## SELECTED EXTRACT
▬▬▬▬▬▬▬▬▬▬
To that question, I'll answer that others definitely initiate communication
more with me than I do with others. To summarize it simply: I suspect many
people treat me like their personal Google (search).

When I answer, I'll sometimes answer with a question that hopefully enables
the asker to produce the answer themselves, or better align their thinking so
that the answer will make sense, or lead them to learn what they need to learn
in order to understand the answer or deduce the answer themselves.

(6) I feel I am more productive when collaborating with people, but not
necessarily working geographically adjacent to them.

Unless the work task is solely to communicate with someone else in real-time,
making real-time interruptive communication so frictionless through geographic
adjacency results in it occurring too frequently, which interferes with
getting the actual task at hand done.

Sure, I'll be the first to say that working elbow to elbow with collaborators
is fun - and don't get me wrong, fun is a critical component of work - there
is a time and a place for it - happy hour after work, or weekend get-
togethers, etc. But, time spent in single-threaded real-time communication is
time spent not completing work, so it should be kept to the minimum and no
more or less.

------
rfjason
1\. I get the most work done during bipolar hypomania episodes. Cognitive
functions, creativity, focus, and vision are all enhanced. In these episodes,
I can replace entire teams. I have to compensate by going mostly into
maintenance mode after the end of an episode, in order to prevent an extended
depressive episode.

2\. Pre-defined hours are useful to maintain work discipline.

3\. I manage and prioritize distractions by utility and time sinks. I pre-
manage situations by making sure that stuff is reliable or stupid-easy-to-fix
so that people don't freak out. That makes it easy to engage opportunities
when they arise.

4\. A good tech thinks like a business guru and a good business guru thinks
like a tech. It's all the same discipline.

5\. Chat is disabled for all of my work. I typically disable e-mail unless I'm
filing a status report or handing off an asynchronous task.

6\. My productivity is scheduled according to whether I'm with people, or by
myself. I handle extended tasks when I'm alone. When I'm with people, I handle
the tasks that benefit more from real-time iteration. I prefer to work
independently since real-time iteration almost always leads to a dumbing down
of a final product.

------
pre_action
1) I get more work done at the office, away from home. Home is a distracting
place. Whatever time of day I am in the office.

2) Annoying. My sleep schedule does not lend itself well to rules, man.

3) E-mail me for anything that isn't urgent. IM me for anything that is urgent
but not important. Call me for anything that is urgent and important.
Deviation from these rules will make it more difficult to reach me when it
really is important and/or urgent.

4) I can bridge the gap between programming and businessing. I get more joy
out of programming than businessing.

5) I do not chat using voice/video if I can avoid it. E-mail is better, there
is a record to refer to when I forget the answer (in that respect, 6-month
E-mail purging policies are counter-productive). I tend to ask more questions
than I answer.
▬▬▬▬▬▬▬▬▬▬
Stored dataset items
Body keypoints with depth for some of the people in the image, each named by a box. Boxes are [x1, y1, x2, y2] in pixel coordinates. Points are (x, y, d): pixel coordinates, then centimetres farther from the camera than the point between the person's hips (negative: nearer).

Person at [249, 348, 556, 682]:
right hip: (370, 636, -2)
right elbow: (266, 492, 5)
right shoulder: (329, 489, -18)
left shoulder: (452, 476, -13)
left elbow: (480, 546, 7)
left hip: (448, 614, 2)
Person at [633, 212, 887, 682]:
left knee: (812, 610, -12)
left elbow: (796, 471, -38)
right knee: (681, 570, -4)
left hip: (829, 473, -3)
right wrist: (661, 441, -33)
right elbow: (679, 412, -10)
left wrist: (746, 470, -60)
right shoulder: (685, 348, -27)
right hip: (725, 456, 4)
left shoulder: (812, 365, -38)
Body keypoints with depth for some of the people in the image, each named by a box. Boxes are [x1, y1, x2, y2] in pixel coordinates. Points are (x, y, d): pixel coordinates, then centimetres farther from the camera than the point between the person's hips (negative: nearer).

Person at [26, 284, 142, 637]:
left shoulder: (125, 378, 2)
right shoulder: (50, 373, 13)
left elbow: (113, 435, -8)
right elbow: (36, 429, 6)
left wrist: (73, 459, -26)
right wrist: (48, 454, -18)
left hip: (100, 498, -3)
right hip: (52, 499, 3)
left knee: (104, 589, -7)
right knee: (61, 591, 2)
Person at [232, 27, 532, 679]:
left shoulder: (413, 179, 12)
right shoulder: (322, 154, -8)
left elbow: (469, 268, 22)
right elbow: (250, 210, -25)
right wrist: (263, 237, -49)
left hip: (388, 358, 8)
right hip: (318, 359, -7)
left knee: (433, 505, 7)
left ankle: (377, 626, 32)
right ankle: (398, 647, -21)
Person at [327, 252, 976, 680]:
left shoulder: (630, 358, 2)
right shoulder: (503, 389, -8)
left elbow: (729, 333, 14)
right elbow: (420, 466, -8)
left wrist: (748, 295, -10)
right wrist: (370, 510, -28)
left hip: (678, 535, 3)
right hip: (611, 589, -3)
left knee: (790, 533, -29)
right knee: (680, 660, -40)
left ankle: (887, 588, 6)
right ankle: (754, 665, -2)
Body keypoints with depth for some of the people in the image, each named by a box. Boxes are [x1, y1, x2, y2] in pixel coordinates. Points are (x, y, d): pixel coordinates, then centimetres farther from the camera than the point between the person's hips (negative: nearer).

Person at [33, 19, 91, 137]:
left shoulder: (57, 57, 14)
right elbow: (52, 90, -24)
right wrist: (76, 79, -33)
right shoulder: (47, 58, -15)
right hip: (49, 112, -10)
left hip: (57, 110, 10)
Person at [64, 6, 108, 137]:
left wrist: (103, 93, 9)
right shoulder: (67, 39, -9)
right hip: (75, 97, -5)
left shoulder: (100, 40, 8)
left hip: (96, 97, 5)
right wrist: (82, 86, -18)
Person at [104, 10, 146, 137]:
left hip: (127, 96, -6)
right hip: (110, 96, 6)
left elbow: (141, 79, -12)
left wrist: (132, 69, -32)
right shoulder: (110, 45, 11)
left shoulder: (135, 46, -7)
▬▬▬▬▬▬▬▬▬▬
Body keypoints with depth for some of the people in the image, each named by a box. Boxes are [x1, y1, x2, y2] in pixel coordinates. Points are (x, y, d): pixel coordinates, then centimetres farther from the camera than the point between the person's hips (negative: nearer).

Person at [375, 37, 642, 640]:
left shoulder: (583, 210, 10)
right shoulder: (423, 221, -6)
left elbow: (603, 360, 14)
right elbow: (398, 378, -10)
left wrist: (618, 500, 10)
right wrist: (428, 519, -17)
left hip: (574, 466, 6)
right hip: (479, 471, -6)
▬▬▬▬▬▬▬▬▬▬
## WORK REQUEST 1
In the work-habits thread, how does pre_action want to be reached about something that is both urgent and important?
## WORK REQUEST 2
From the work-habits thread, extract the passage starting with "5\. Chat is" and going on through "in the office.".

## YOUR SOLUTION 1
By a phone call.

## YOUR SOLUTION 2
5\. Chat is disabled for all of my work. I typically disable e-mail unless I'm
filing a status report or handing off an asynchronous task.

6\. My productivity is scheduled according to whether I'm with people, or by
myself. I handle extended tasks when I'm alone. When I'm with people, I handle
the tasks that benefit more from real-time iteration. I prefer to work
independently since real-time iteration almost always leads to a dumbing down
of a final product.

------
pre_action
1) I get more work done at the office, away from home. Home is a distracting
place. Whatever time of day I am in the office.